## [SET TASKS]
A: According to the Andrew Haigh interview, what camera was Weekend shot on?
B: List every film title named in the Andrew Haigh interview.
C: Write the next part of the Andrew Haigh interview, picking up after its final line.

## [TEXT EXCERPT]
You can reach Sheri Candler on her website, on her Facebook page, on Twitter @shericandler and on Google+, add her to your circles.

Thursday, September 8, 2011

Andrew Haigh on "Weekend"

What was your filmmaking background before making Weekend?

ANDREW: I had worked as an assistant editor for what felt like a very long time. I'd been working on all kinds of films, from Gladiator to Mister Lonely, but felt I was getting trapped in a certain job when I always wanted to make my own films.

In the end I just decided enough was enough and I had to go out and make my own stuff.

I had done some shorts that had been on the festival circuit, but I decided to make a very small micro-budget feature to get things moving. It was called Greek Pete.

Filmed over a year it was docu-drama about London male escorts and it was released theatrically in the UK and on DVD in the US. This helped me raise a little bit of money for Weekend.

Where did the idea come from and what was the writing process like?

ANDREW: The idea came from a lot of things but primarily I just wanted to try and tell a realistic story about two guys falling for each other, have it be about aspects of the gay experience but also have be about so much more than that. The writing process was quite drawn out and the main challenge was to make it feel as naturalistic as possible, almost as if it were improvised, but at the same time enable the themes to come through.

Can you talk about how you raised your budget and your financial plan for recouping your costs?

ANDREW: We were funded by a mixture of public money in the UK, tax breaks and other bits and bobs. The budget was small but even when you're trying to raise a small amount of money it is tough - especially when you are not doing something particularly mainstream.

The plan for recoupment mainly comes from distribution companies buying the film although those amounts are never as much as you hope unless you are incredibly lucky. Money also can come in from festival play and the fees can quickly add up to a substantial amount. We are also hoping for a TV sale or two, probably in Europe.

Hopefully all of this will pay back the budget and then you just hope the film is a big success!

What kind of camera did you use to shoot the movie -- and what did you love about it and hate about it?

ANDREW: We shot on the Canon 5d but with cinema lenses and a massive rig which ended up making it about as big as a RED camera. I love the image quality you can get from something relatively cheap and small, but it does have its problems. It's not made as a video camera so it can be frustrating to use in terms of attaching monitors etc and the workflow is bit of a nightmare.

I don't think my DP would really want to use it again, although I think she did an amazing job. You also have to careful with focusing and not get too caught up in the shallow depth of field the camera can achieve, otherwise it will look like a music video rather than a film. It's also not fantastic in bright light but luckily when we shot there was a lot of cloud.

What are the advantages -- and possible disadvantages -- to being the editor on a film that you also wrote and directed?

## [Stored data entries]
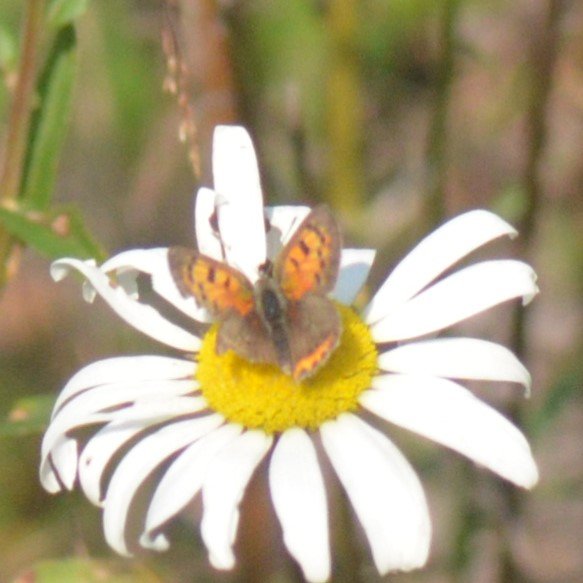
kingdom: Animalia
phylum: Arthropoda
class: Insecta
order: Lepidoptera
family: Lycaenidae
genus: Lycaena
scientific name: Lycaena phlaeas
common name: American Copper
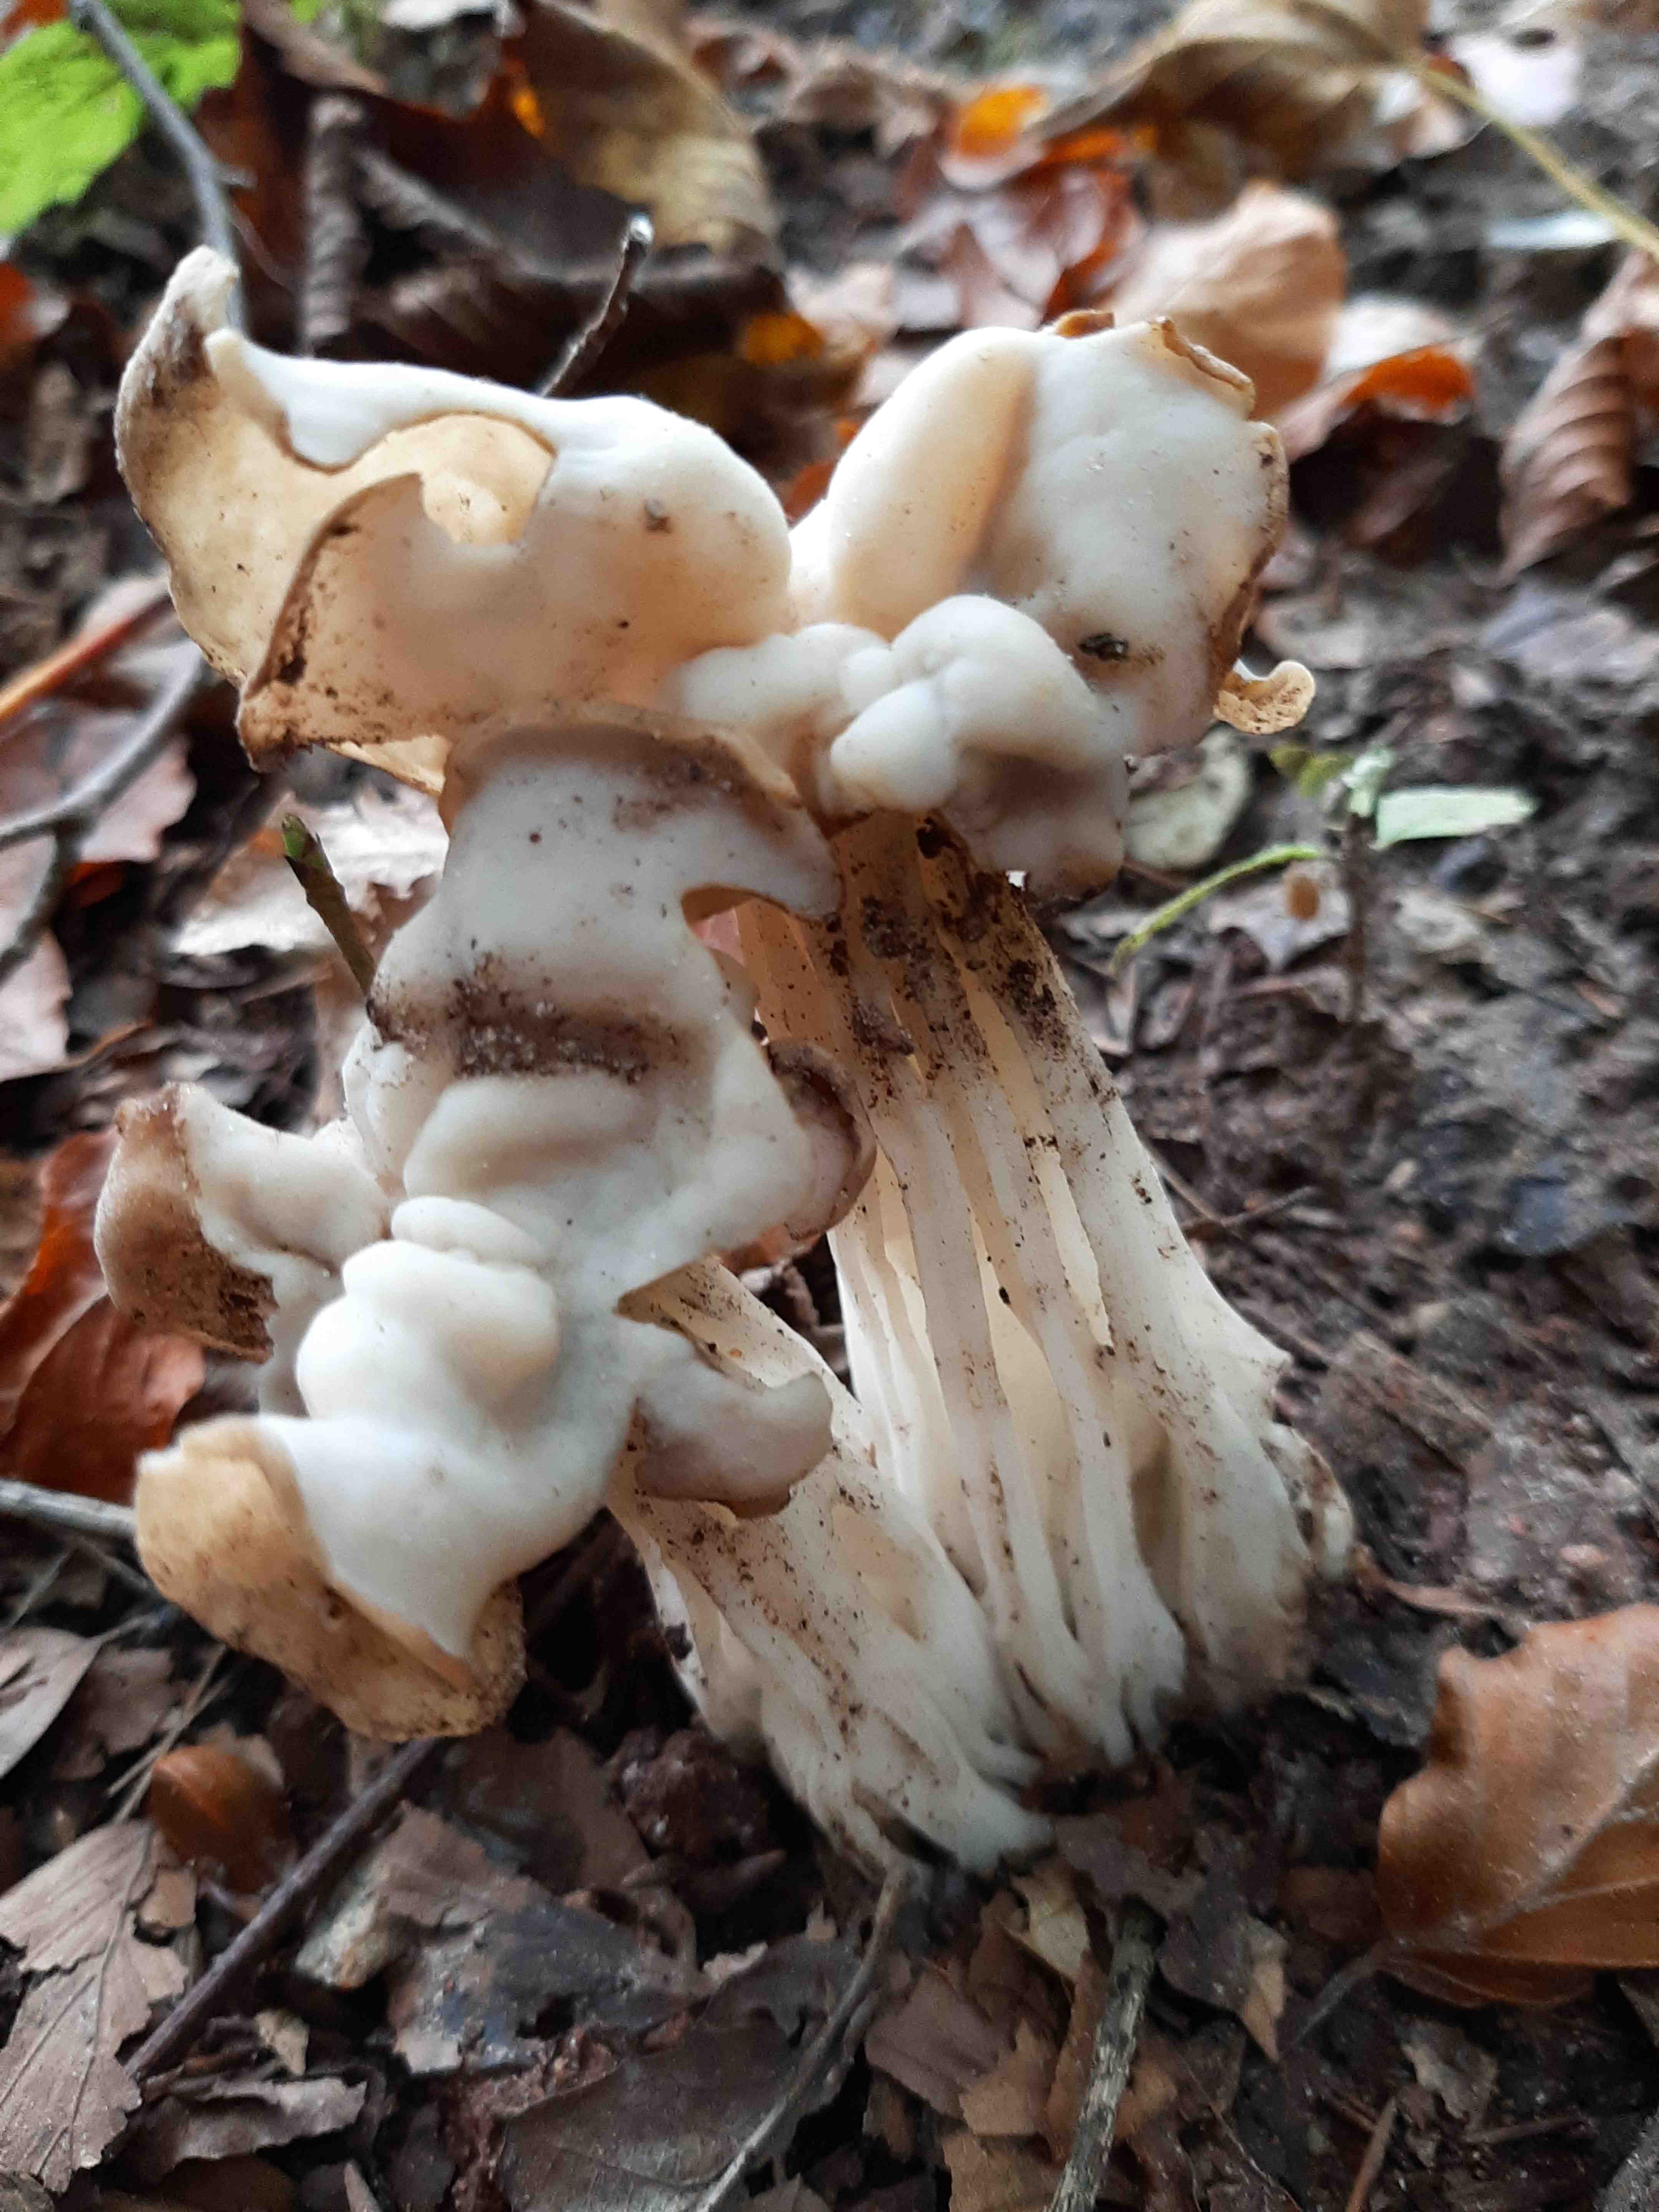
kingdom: Fungi
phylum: Ascomycota
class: Pezizomycetes
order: Pezizales
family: Helvellaceae
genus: Helvella
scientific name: Helvella crispa
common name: kruset foldhat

## [RESPONSES TO THE EXERCISE]
A: It was shot on the Canon 5d, fitted with cinema lenses and a massive rig.

B: Weekend, Gladiator, Mister Lonely, Greek Pete

C:
ANDREW: I always knew I wanted to edit the film and for me it is simply an extension of directing. I think maybe it's partly because I'm a control freak, but also because I'm from an editing background it makes sense to do it myself.

For me personally when I edit I discover what works simply by trying different things without really knowing where it is heading. I think I would drive an editor completely crazy. Of course you do loose objectivity and that is the biggest problem but I always figure you loose that anyway whether your are editing yourself or sitting in the same room as an editor.

Editing is a strange part of the process when you are all alone with your film trying to make it work, discovering what you've done right and what you done wrong. I both love and hate that feeling in equal measures.

What was the smartest thing you did during production? The dumbest?

ANDREW: The smartest thing was hiring Tom and Chris, the two actors, because if they hadn't been great and the chemistry between them believable then the film would have been complete garbage. I think also keeping the crew tiny and shooting in order was also incredibly helpful in making the film feel real and authentic.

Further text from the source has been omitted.